• Task directions:
What lines in the records below include the word "nose"? Return each one.

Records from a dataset

Content starts

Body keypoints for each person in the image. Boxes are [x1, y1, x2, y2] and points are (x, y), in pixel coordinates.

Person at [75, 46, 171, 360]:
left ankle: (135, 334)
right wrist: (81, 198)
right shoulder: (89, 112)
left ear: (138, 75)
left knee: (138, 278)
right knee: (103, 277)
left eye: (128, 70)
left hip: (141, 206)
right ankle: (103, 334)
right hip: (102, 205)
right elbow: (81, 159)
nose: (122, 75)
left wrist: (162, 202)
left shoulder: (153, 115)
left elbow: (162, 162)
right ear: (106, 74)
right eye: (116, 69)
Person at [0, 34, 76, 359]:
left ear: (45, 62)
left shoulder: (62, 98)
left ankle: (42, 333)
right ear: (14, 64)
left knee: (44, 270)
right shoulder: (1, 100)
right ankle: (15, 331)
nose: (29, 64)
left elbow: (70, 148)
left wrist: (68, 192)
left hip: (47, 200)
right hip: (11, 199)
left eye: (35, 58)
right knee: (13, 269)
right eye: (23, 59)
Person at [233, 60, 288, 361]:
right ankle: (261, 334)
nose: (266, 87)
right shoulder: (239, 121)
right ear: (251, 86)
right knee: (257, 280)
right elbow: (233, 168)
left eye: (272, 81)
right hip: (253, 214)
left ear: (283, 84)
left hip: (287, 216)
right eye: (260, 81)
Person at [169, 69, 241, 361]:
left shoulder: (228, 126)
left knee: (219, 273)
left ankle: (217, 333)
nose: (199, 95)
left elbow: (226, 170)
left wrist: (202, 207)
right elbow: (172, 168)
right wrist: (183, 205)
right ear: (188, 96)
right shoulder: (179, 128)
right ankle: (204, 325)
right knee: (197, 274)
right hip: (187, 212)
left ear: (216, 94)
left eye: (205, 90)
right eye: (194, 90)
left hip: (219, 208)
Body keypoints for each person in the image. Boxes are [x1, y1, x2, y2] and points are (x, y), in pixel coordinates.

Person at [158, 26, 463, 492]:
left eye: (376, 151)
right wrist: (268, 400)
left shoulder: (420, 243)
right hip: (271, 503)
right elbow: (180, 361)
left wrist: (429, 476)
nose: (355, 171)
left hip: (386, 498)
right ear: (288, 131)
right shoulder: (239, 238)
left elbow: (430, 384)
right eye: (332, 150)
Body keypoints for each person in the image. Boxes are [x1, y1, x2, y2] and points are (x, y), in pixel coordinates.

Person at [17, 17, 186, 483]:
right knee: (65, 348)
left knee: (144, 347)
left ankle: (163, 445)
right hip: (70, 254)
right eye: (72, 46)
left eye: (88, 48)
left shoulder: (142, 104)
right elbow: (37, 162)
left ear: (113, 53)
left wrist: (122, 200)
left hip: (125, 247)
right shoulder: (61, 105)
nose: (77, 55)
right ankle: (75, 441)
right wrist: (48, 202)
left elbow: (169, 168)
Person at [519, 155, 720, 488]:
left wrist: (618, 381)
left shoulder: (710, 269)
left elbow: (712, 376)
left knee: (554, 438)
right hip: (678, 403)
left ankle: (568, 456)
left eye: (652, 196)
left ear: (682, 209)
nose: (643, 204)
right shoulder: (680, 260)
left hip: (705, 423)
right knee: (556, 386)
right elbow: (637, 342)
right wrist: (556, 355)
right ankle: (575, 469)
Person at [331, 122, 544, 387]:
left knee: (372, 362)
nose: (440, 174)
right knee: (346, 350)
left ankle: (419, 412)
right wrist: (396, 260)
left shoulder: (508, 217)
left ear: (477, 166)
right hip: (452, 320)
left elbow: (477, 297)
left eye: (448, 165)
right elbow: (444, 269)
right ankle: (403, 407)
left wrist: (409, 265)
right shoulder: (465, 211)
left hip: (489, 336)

Content ends

• Solution to the problem:
nose: (122, 75)
nose: (29, 64)
nose: (266, 87)
nose: (199, 95)
nose: (355, 171)
nose: (77, 55)
nose: (643, 204)
nose: (440, 174)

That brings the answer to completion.